Le Tout-Stockholm avait déjà entendu les rumeurs disant que le roi aimait « faire la fête ». Dans un pays où boire à en rouler par terre le samedi soir est considéré comme un droit de l'homme, personne n'y prêtait attention. Mais dans le livre la « fête » n'est pas si joyeuse. Les ­auteurs accusent principalement l'entourage de Carl XVI Gustaf : des messieurs de bonne famille qui attiraient les jeunes femmes dans leurs orgies en leur faisant miroiter un avenir pailleté, avant de cesser de les appeler une fois qu'elles avaient perdu de leur « fraîcheur ». Les ­auteurs insistent sur les risques que faisait courir le roi à son pays : « En se rendant dans ce genre d'endroits, il mettait en danger sa sécurité », souligne Thomas Sjöberg. Sans compter les possibilités de chantage : Mille Markovic, qui a déjà été condamné pour avoir fait chanter un autre seigneur, le ­super champion de tennis Björn Borg, confie aujourd'hui à qui veut l'entendre qu'il est en possession de « vidéos » prises dans son club. Certaines femmes qui témoignent dans le livre accusent la Säpo, les services de sécurité, d'avoir fait pression sur elles pour récupérer des photos compromettantes, en leur adressant un message menaçant : « Si les pellicules, les tirages et les négatifs ne nous parviennent pas, il pourrait t'arriver des choses peu agréables. »

Les Suédois, traumatisés par ces révélations chocs, peuvent toujours, pour se remonter le moral, se plonger dans le première partie du livre. Elle trace le portrait du roi qu'ils connaissaient, un personnage attachant. Le père de Carl Gustaf est mort dans un accident d'avion quand il n'avait que quelques mois.
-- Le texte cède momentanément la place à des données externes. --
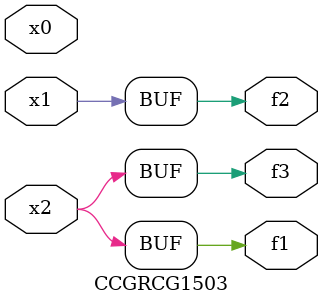
<source format=v>
module CCGRCG1503(
	input x0, x1, x2,
	output f1, f2, f3
);
	assign f1 = x2;
	assign f2 = x1;
	assign f3 = x2;
endmodule

</source>
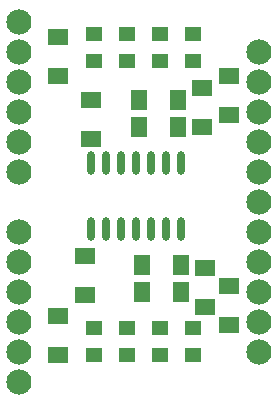
<source format=gts>
G04*
G04 #@! TF.GenerationSoftware,Altium Limited,Altium Designer,24.4.1 (13)*
G04*
G04 Layer_Color=8388736*
%FSLAX44Y44*%
%MOMM*%
G71*
G04*
G04 #@! TF.SameCoordinates,2922DF7C-8C4A-4011-8C8A-4044ECCBD14D*
G04*
G04*
G04 #@! TF.FilePolarity,Negative*
G04*
G01*
G75*
G04:AMPARAMS|DCode=12|XSize=1.397mm|YSize=1.7272mm|CornerRadius=0.0699mm|HoleSize=0mm|Usage=FLASHONLY|Rotation=270.000|XOffset=0mm|YOffset=0mm|HoleType=Round|Shape=RoundedRectangle|*
%AMROUNDEDRECTD12*
21,1,1.3970,1.5875,0,0,270.0*
21,1,1.2573,1.7272,0,0,270.0*
1,1,0.1397,-0.7938,-0.6287*
1,1,0.1397,-0.7938,0.6287*
1,1,0.1397,0.7938,0.6287*
1,1,0.1397,0.7938,-0.6287*
%
%ADD12ROUNDEDRECTD12*%
G04:AMPARAMS|DCode=13|XSize=1.2192mm|YSize=1.4224mm|CornerRadius=0.069mm|HoleSize=0mm|Usage=FLASHONLY|Rotation=270.000|XOffset=0mm|YOffset=0mm|HoleType=Round|Shape=RoundedRectangle|*
%AMROUNDEDRECTD13*
21,1,1.2192,1.2845,0,0,270.0*
21,1,1.0813,1.4224,0,0,270.0*
1,1,0.1379,-0.6422,-0.5406*
1,1,0.1379,-0.6422,0.5406*
1,1,0.1379,0.6422,0.5406*
1,1,0.1379,0.6422,-0.5406*
%
%ADD13ROUNDEDRECTD13*%
G04:AMPARAMS|DCode=14|XSize=1.397mm|YSize=1.7272mm|CornerRadius=0.0699mm|HoleSize=0mm|Usage=FLASHONLY|Rotation=0.000|XOffset=0mm|YOffset=0mm|HoleType=Round|Shape=RoundedRectangle|*
%AMROUNDEDRECTD14*
21,1,1.3970,1.5875,0,0,0.0*
21,1,1.2573,1.7272,0,0,0.0*
1,1,0.1397,0.6287,-0.7938*
1,1,0.1397,-0.6287,-0.7938*
1,1,0.1397,-0.6287,0.7938*
1,1,0.1397,0.6287,0.7938*
%
%ADD14ROUNDEDRECTD14*%
%ADD15O,0.7112X1.9812*%
%ADD16C,2.1336*%
D12*
X157480Y238760D02*
D03*
Y271780D02*
D03*
X129540Y292100D02*
D03*
Y325120D02*
D03*
X254000Y129540D02*
D03*
Y96520D02*
D03*
X274320Y81280D02*
D03*
Y114300D02*
D03*
X251460Y248920D02*
D03*
Y281940D02*
D03*
X274320Y292100D02*
D03*
Y259080D02*
D03*
X129540Y88900D02*
D03*
Y55880D02*
D03*
X152400Y139700D02*
D03*
Y106680D02*
D03*
D13*
X160020Y327660D02*
D03*
Y304800D02*
D03*
X187960Y327660D02*
D03*
Y304800D02*
D03*
X160020Y55880D02*
D03*
Y78740D02*
D03*
X187960Y55880D02*
D03*
Y78740D02*
D03*
X215900D02*
D03*
Y55880D02*
D03*
X243840Y78740D02*
D03*
Y55880D02*
D03*
Y304800D02*
D03*
Y327660D02*
D03*
X215900Y304800D02*
D03*
Y327660D02*
D03*
D14*
X233680Y132080D02*
D03*
X200660D02*
D03*
Y109220D02*
D03*
X233680D02*
D03*
X231140Y248920D02*
D03*
X198120D02*
D03*
Y271780D02*
D03*
X231140D02*
D03*
D15*
X233680Y162560D02*
D03*
X220980D02*
D03*
X208280D02*
D03*
X195580D02*
D03*
X182880D02*
D03*
X170180D02*
D03*
X157480D02*
D03*
Y218440D02*
D03*
X170180D02*
D03*
X182880D02*
D03*
X195580D02*
D03*
X208280D02*
D03*
X220980D02*
D03*
X233680D02*
D03*
D16*
X96520Y33020D02*
D03*
X299720Y58420D02*
D03*
X96520D02*
D03*
X299720Y83820D02*
D03*
X96520D02*
D03*
X299720Y109220D02*
D03*
X96520D02*
D03*
X299720Y134620D02*
D03*
X96520D02*
D03*
X299720Y160020D02*
D03*
X96520D02*
D03*
X299720Y185420D02*
D03*
X96520Y210820D02*
D03*
X299720D02*
D03*
X96520Y236220D02*
D03*
X299720D02*
D03*
X96520Y261620D02*
D03*
X299720D02*
D03*
X96520Y287020D02*
D03*
X299720D02*
D03*
X96520Y312420D02*
D03*
X299720D02*
D03*
X96520Y337820D02*
D03*
M02*

</source>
Elevé sous le règne de son grand-père, dans une atmosphère froide et sévère, le petit garçon n'est heureux qu'à la campagne, et confie à sa sœur Christina : « Plus tard, je veux être un travailleur ! » Il monte sur le trône à 27 ans, par sens du devoir plutôt que par goût. En 2004, il sait, mieux que tous ses ministres, trouver les mots justes pour s'adresser aux orphelins du tsunami. Monarque plutôt conservateur, il s'acquitte de sa tâche avec conscience, mais sans briller. Handicapé par une dyslexie mal soignée, à chaque discours il vit un calvaire.